Perhaps this fascination is universal, this watching of the lumps.

Sometimes, I touch them.
I touch veins with wonderment.
I poke each one, then let the blood flow again.
This is kind of sickly fascination you do only alone, maybe in the bathroom,
When no one else is looking.

No, ladies, it’s a myth that getting skinny stops rape.
It doesn’t stop the bosses from doing it.
Having this disease won’t get you that promotion.
Even though your boss said he’d give it to you if you fucked him.
In fact, you probably won’t be able to work if you have this disease.You’ll be too hungry to concentrate.

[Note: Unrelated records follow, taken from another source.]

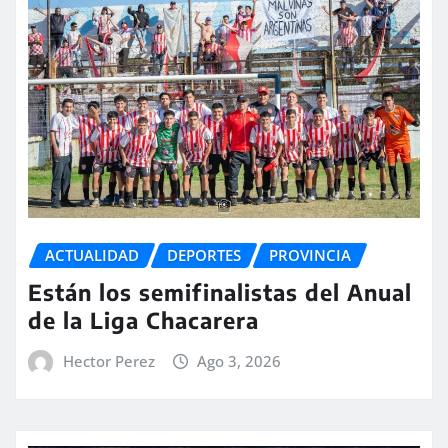
ACTUALIDAD
DEPORTES
PROVINCIA
Están los semifinalistas del Anual
de la Liga Chacarera
Hector Perez
Ago 3, 2026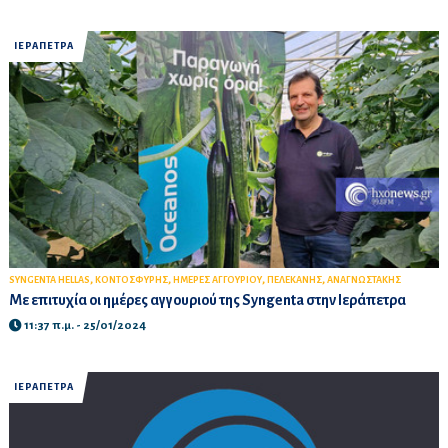
ΙΕΡΑΠΕΤΡΑ
,
,
,
,
SYNGENTA HELLAS
ΚΟΝΤΟΣΦΥΡΗΣ
ΗΜΕΡΕΣ ΑΓΓΟΥΡΙΟΥ
ΠΕΛΕΚΑΝΗΣ
ΑΝΑΓΝΩΣΤΑΚΗΣ
Με επιτυχία οι ημέρες αγγουριού της Syngenta στην Ιεράπετρα
11:37 π.μ. - 25/01/2024
ΙΕΡΑΠΕΤΡΑ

So tell the boss to fuck off.  Just quit, and keep on eating.
Being the way I am, and saying what I am saying is not going to change asshole men.
There will always be assholes out there.
And they will be assholes to anyone at any size or shape.
They will be assholes to little kids, boys too.  Let’s face it.
They will just keep on whistling.

That’s why women opt for the surgery, I suppose.
They just say, fuck it, the world’s not going to change.
It’s not like the assholes are going to stop discriminating against me when I go to job interviews.
Looking at my breasts instead of asking whether I can type.

What do you think they do on match dot com?  Where do their eyes go?
Why do those men insist on a photo?  Assholes.

Yes, I will tell you right here right now.
I was told by a guy, “I will not have sex with a fat woman. It’s a turn-off.  I will not lie in bed with her.”

Okay, marry the guy, and live in mortal fear of food.  I can see it now.
Or, I guess, if you slip up, he would pay to have it cut off now and then, right?

Don’t fall for the myths.

Don’t marry an asshole.  Divorce him if you can.

Oh, live on, world.  I will laugh at you very hard today.